# 选文
———

• 网易云课堂_C++开发入门到精通_章节8:设计模式


    课时44设计模式简介

    设计模式简介

    面向对象设计的第一个原则:针对接口编程,而不是针对实现编程

    接口->指针

    实现->实例

    若已存在一个类Class A,现在希望复用Class A,则有以下两种方法。

    通过继承实现复用

    通过组合实现复用

    面向对象设计的第二个原则:优先使用对象组合,而不是类继承

    课时45观察者模式

    如果两个对象是松耦合的,则他们可以相互作用,但彼此的依赖性很小。

    #include <iostream>
    #include <assert.h>
    #include <list>
    
    class Observer
    {
    public:
    	virtual ~Observer() = 0
    	{
    
    	}
    
    	virtual void update(float, float, float) = 0;
    };
    
    class Subject
    {
    public:
    	virtual ~Subject() = 0
    	{
    
    	}
    
    	virtual void registerObserver(Observer *) = 0;
    	virtual void removeObserver(Observer *) = 0;
    	virtual void notifyObserver() const = 0;
    };
    
    class CurrentCondition :public Observer
    {
    public:
    	CurrentCondition() :m_temperature(0.0), m_humidity(0.0)
    	{
    
    	}
    	~CurrentCondition()
    	{
    
    	}
    
    	void update(float temperature, float humitity, float pressure)

———

# 原始数据
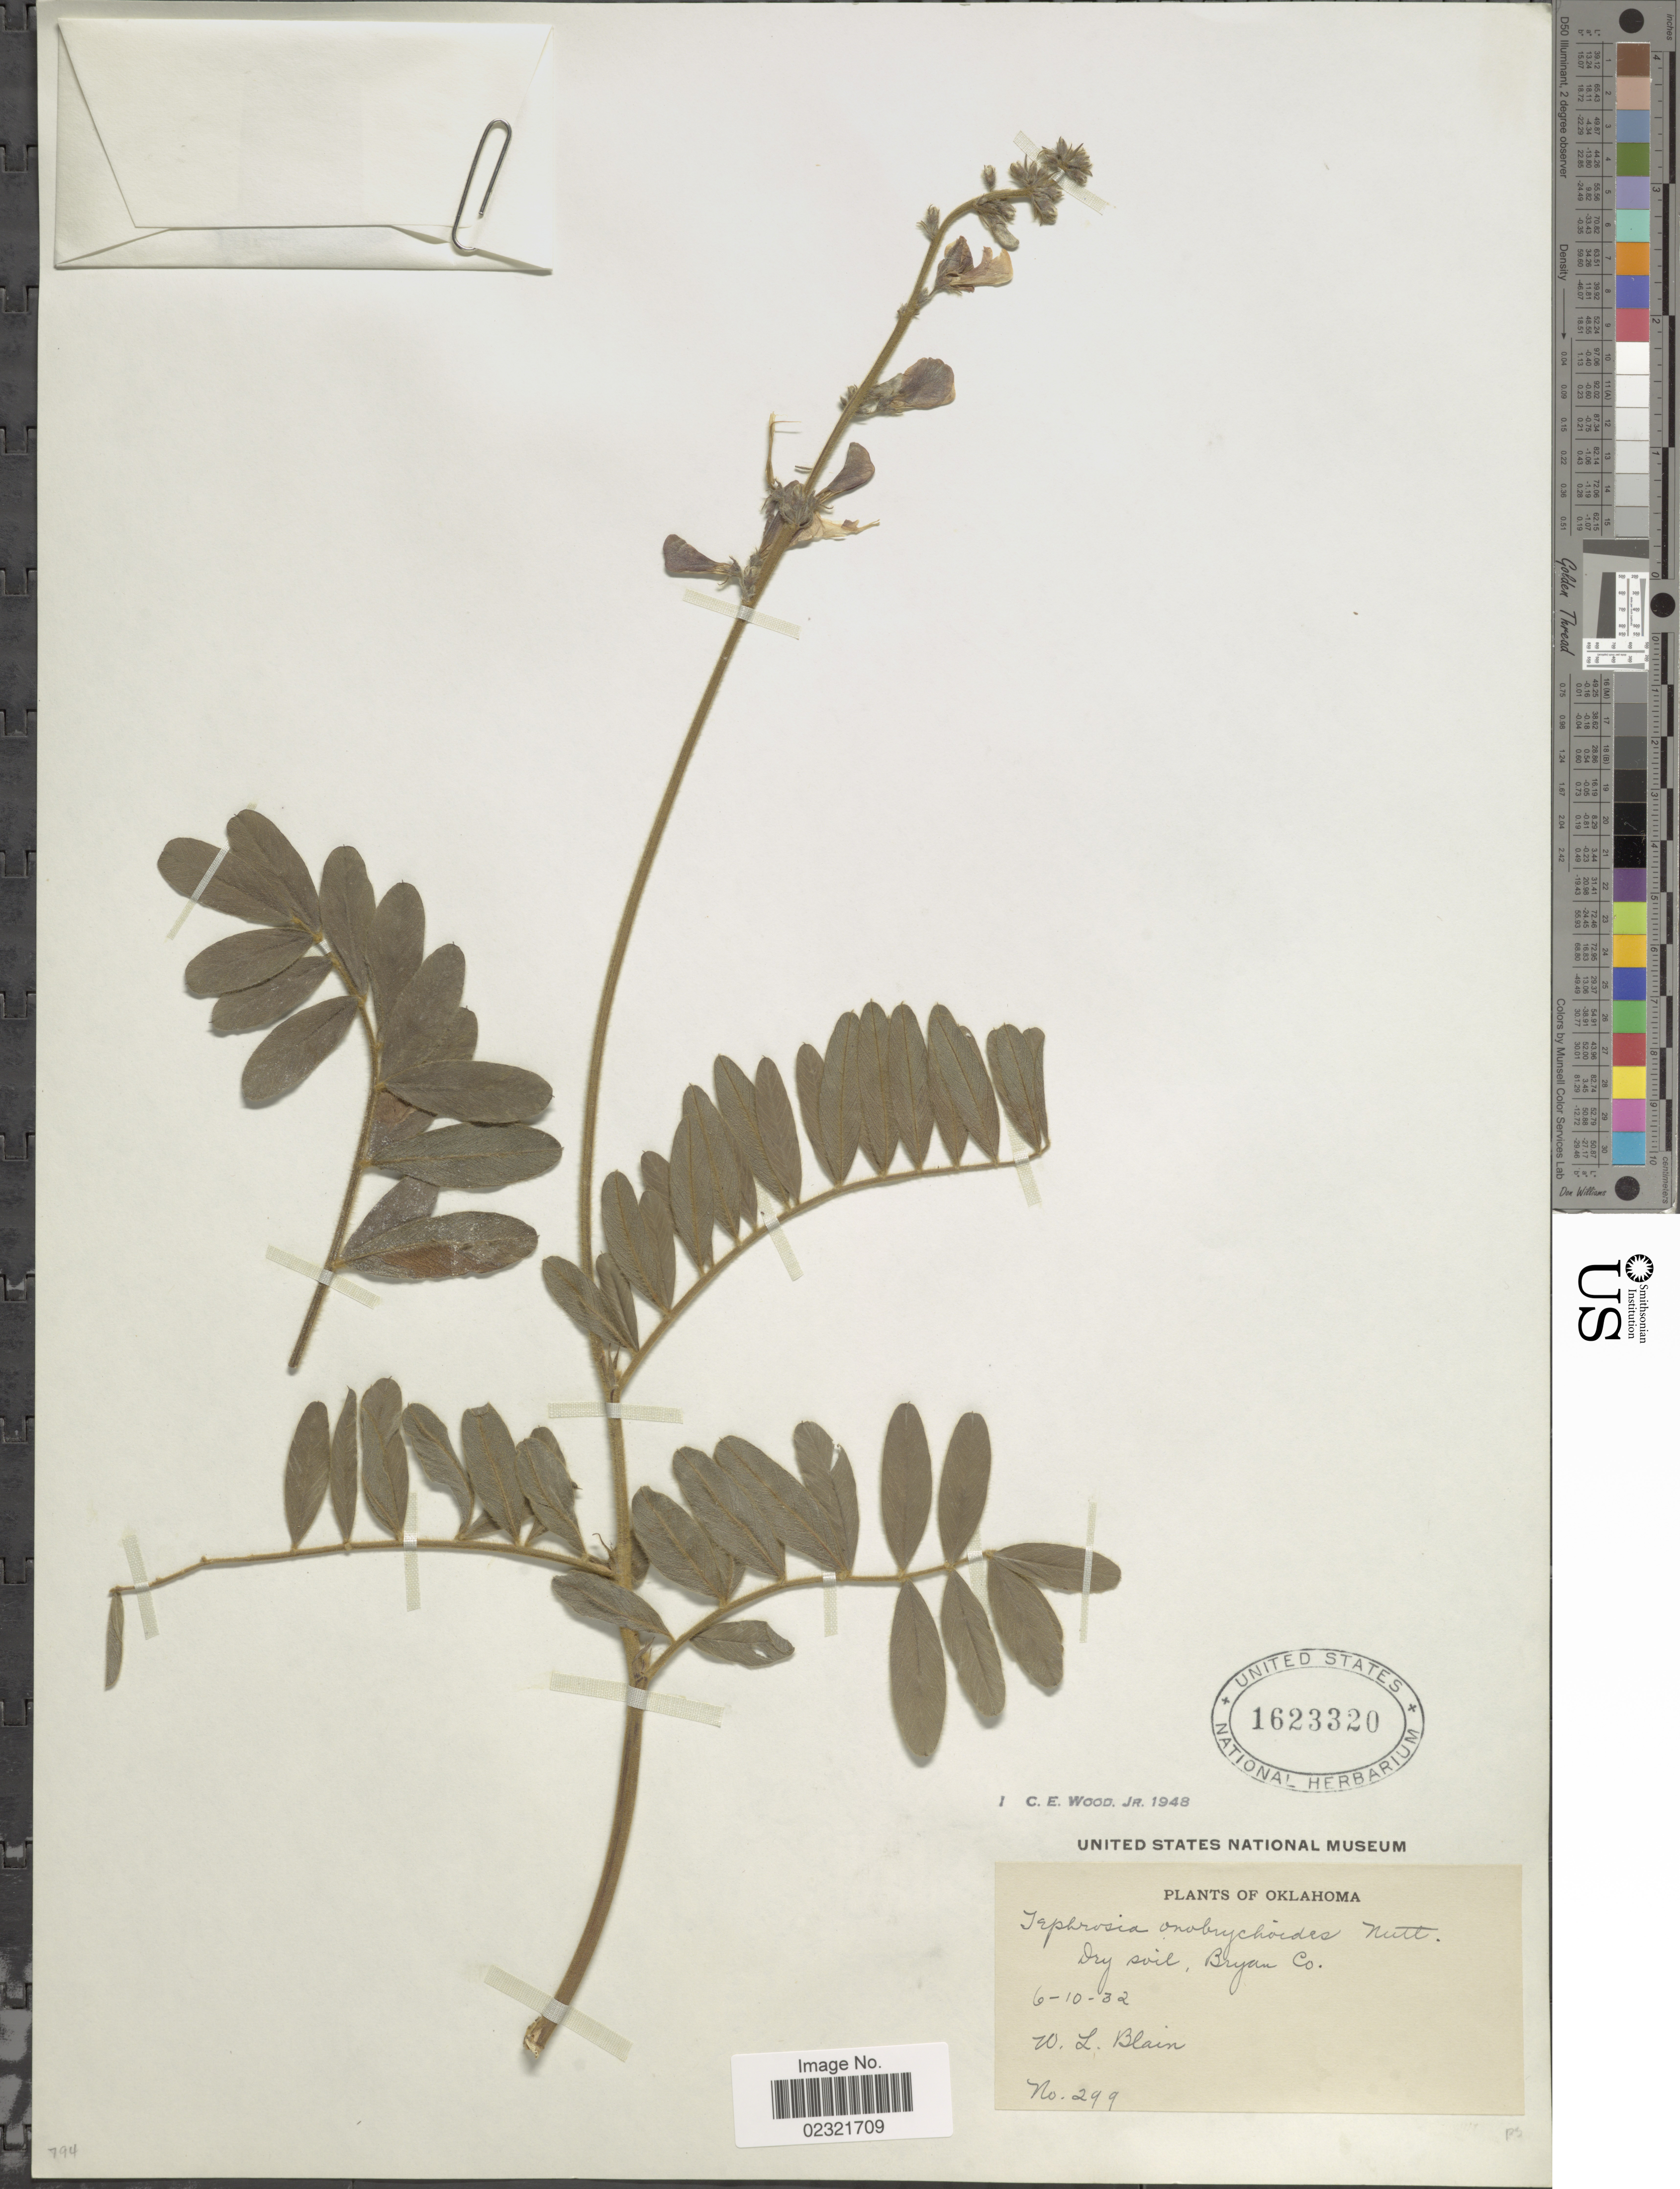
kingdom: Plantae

———

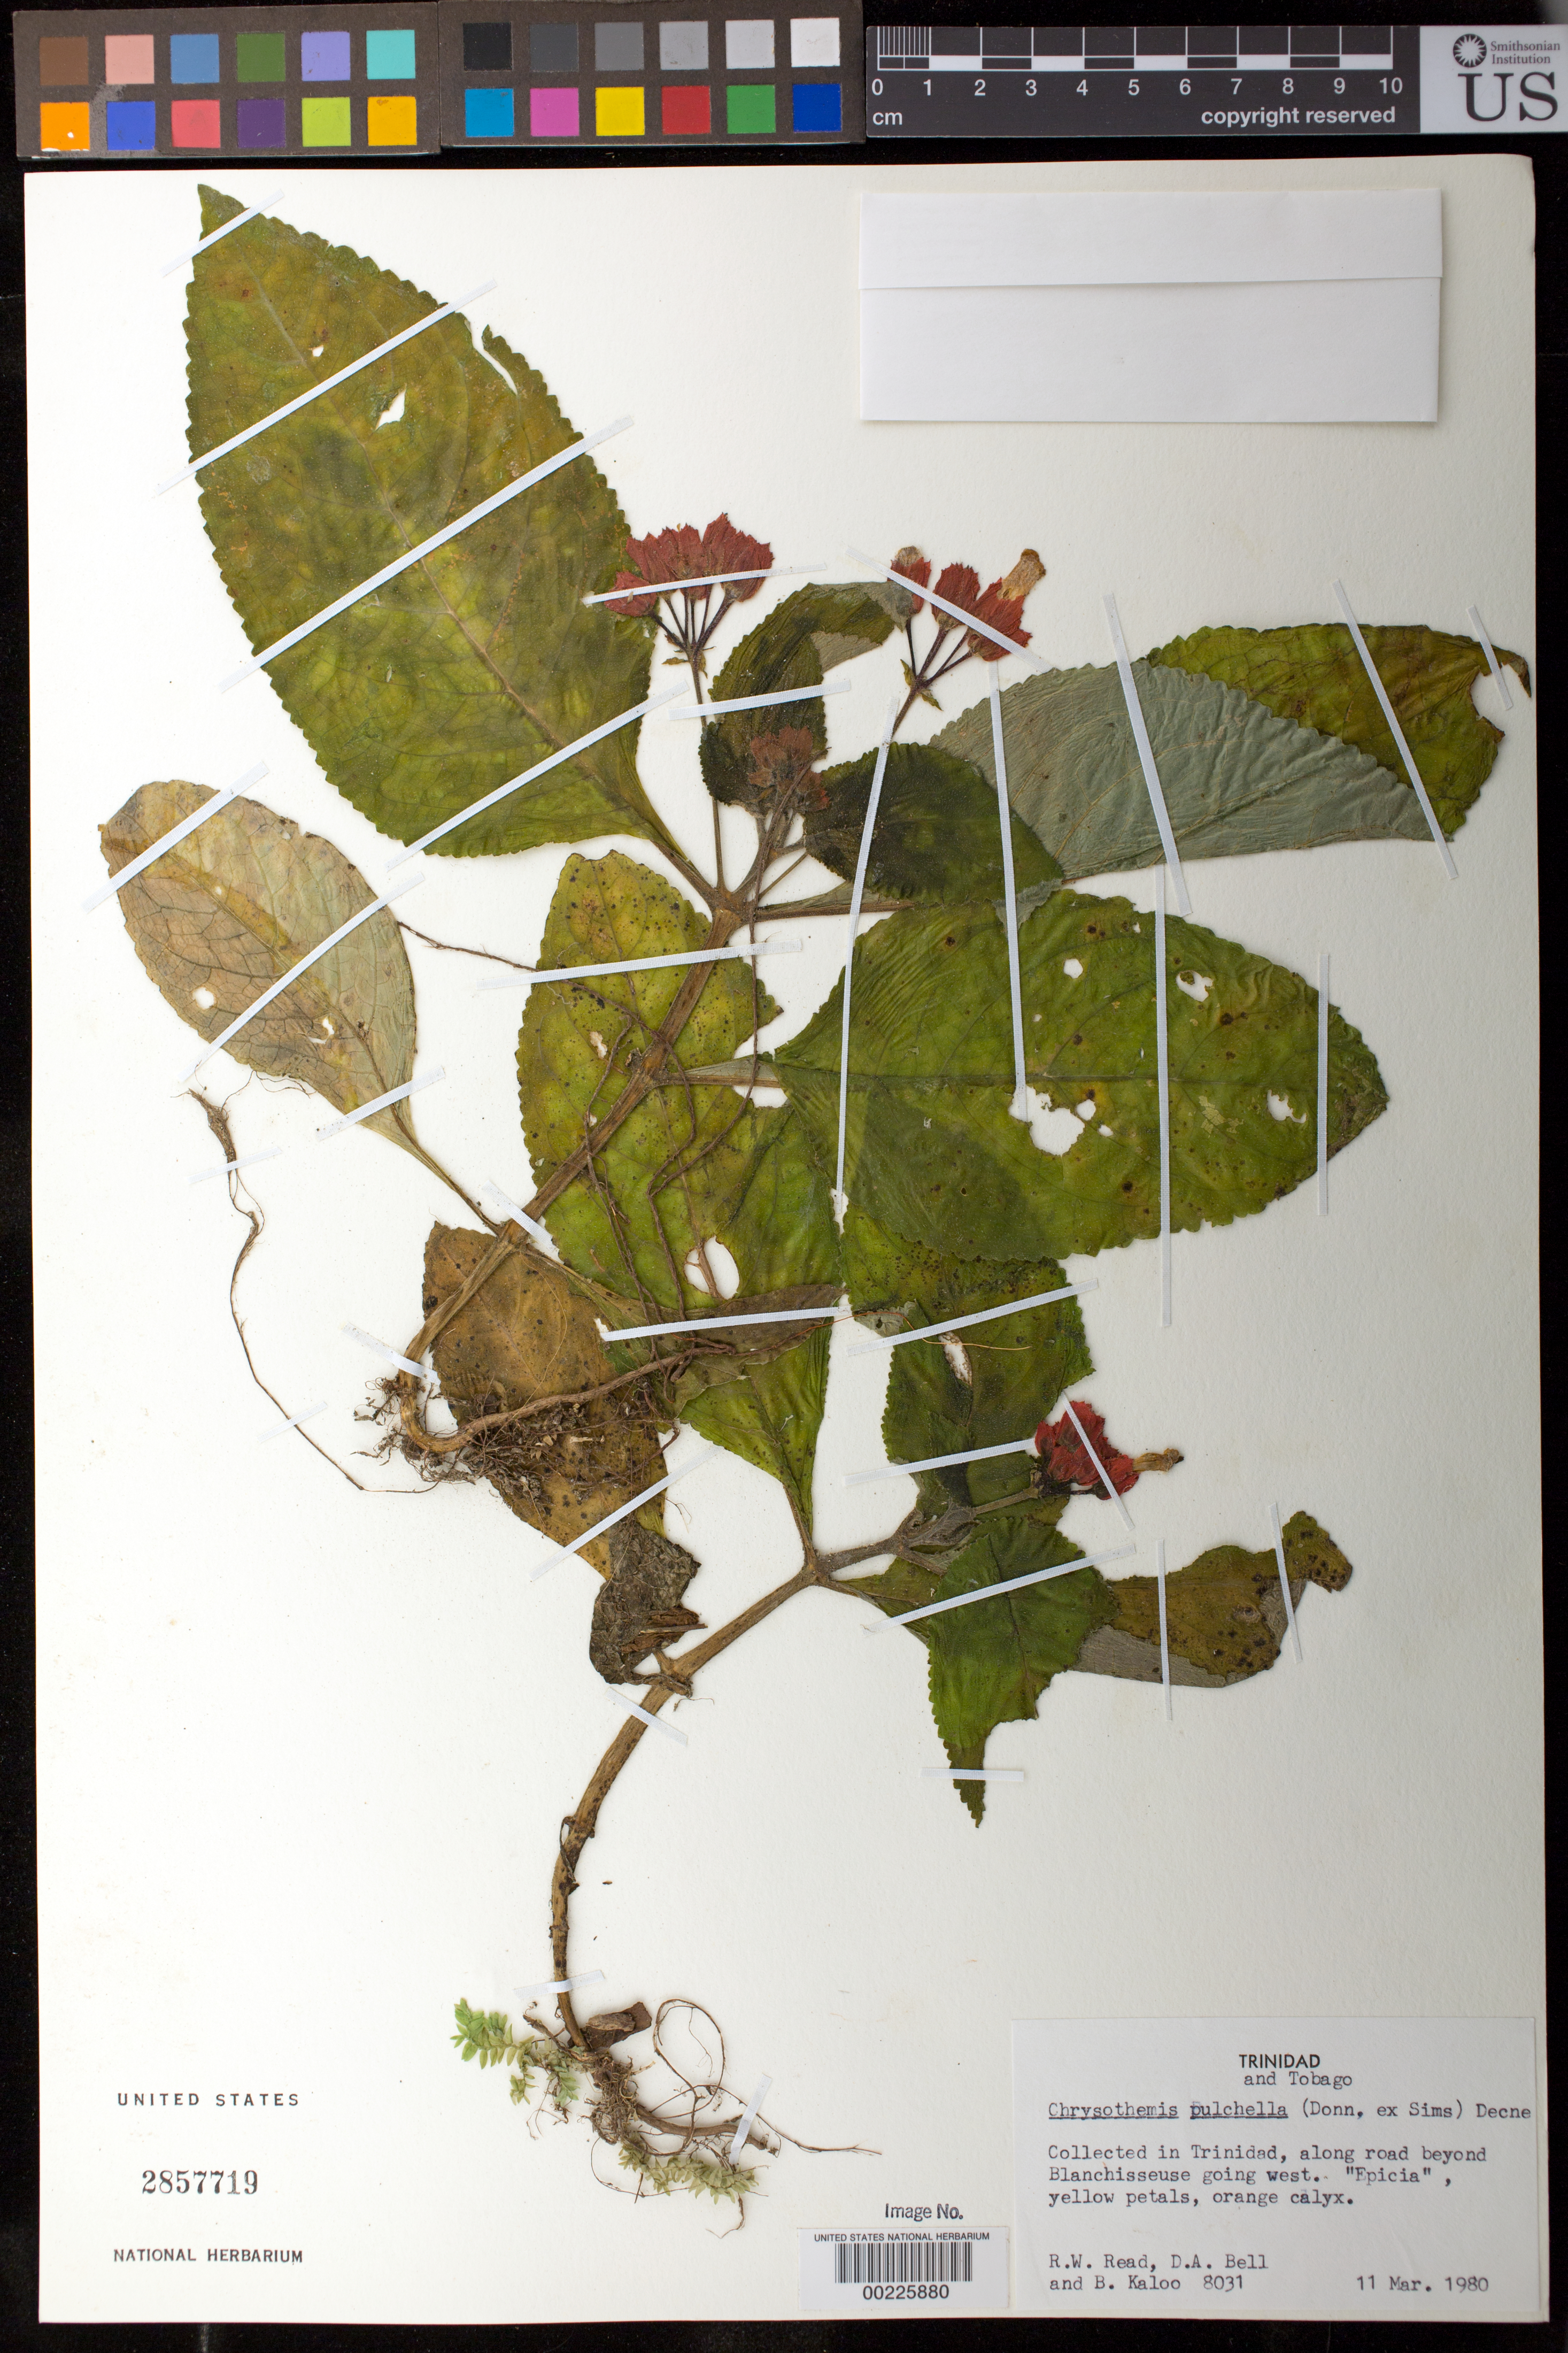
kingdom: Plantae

———

# 练习要求
1. 将设计模式笔记中从“class CurrentCondition :public”起、到“humitity, float pressure)”为止(含首尾)的这段文字原样重新写出。
2. 设计模式笔记中提出的面向对象设计第二个原则是什么?
3. 从设计模式笔记的最后一行之后接着写下去。

# 参考答案
1.
class CurrentCondition :public Observer
    {
    public:
    	CurrentCondition() :m_temperature(0.0), m_humidity(0.0)
    	{
    
    	}
    	~CurrentCondition()
    	{
    
    	}
    
    	void update(float temperature, float humitity, float pressure)

2. 优先使用对象组合,而不是类继承。

3.
    	{
    		m_temperature = temperature;
    		m_humidity = humitity;
    		m_pressure = pressure;
    		display();
    	}
    	void  display()
    	{
    		std::cout.setf(std::ios::showpoint);
    		std::cout.precision(3);
    		std::cout << "Current condition " << m_temperature;
    		std::cout << "C, and " << m_humidity << "% humidity" << std::endl;
    	}
    
    private:
    	float m_temperature;
    	float m_humidity;
    	float m_pressure;
    };
    
    class ForecastCondition :public Observer
    {
    public:
    	ForecastCondition() :m_currentPressure(0.0), m_lastPressure(0.0)
    	{
    
    	}
    	~ForecastCondition()
    	{
    
    	}
    
    	void update(float temperature, float humitity, float pressure)
    	{
    		m_lastPressure = m_currentPressure;
    		m_currentPressure = pressure;
    		display();
    	}
    	void  display()
    	{
    		std::cout.setf(std::ios::showpoint);
    		std::cout.precision(3);
    		std::cout << "Current condition " << m_temperature;
    		std::cout << "C, and " << m_humidity << "% humidity" << std::endl;
    	}
    
    private:
    	float m_temperature;
    	float m_humidity;
    	float m_pressure;
    	float m_lastPressure;
    	float m_currentPressure;
    };
    
    class WeatherData :public Subject
    {
    public:
    	WeatherData() :m_temperature(0.0), m_humidity(0.0), m_pressure(0.0)
    	{
    
    	}
    	~WeatherData()
    	{
    
    	}
    
    	void registerObserver(Observer *o)
    	{
    		assert(o);
    		m_observers.push_back(o);
    	}
    	void removeObserver(Observer *o)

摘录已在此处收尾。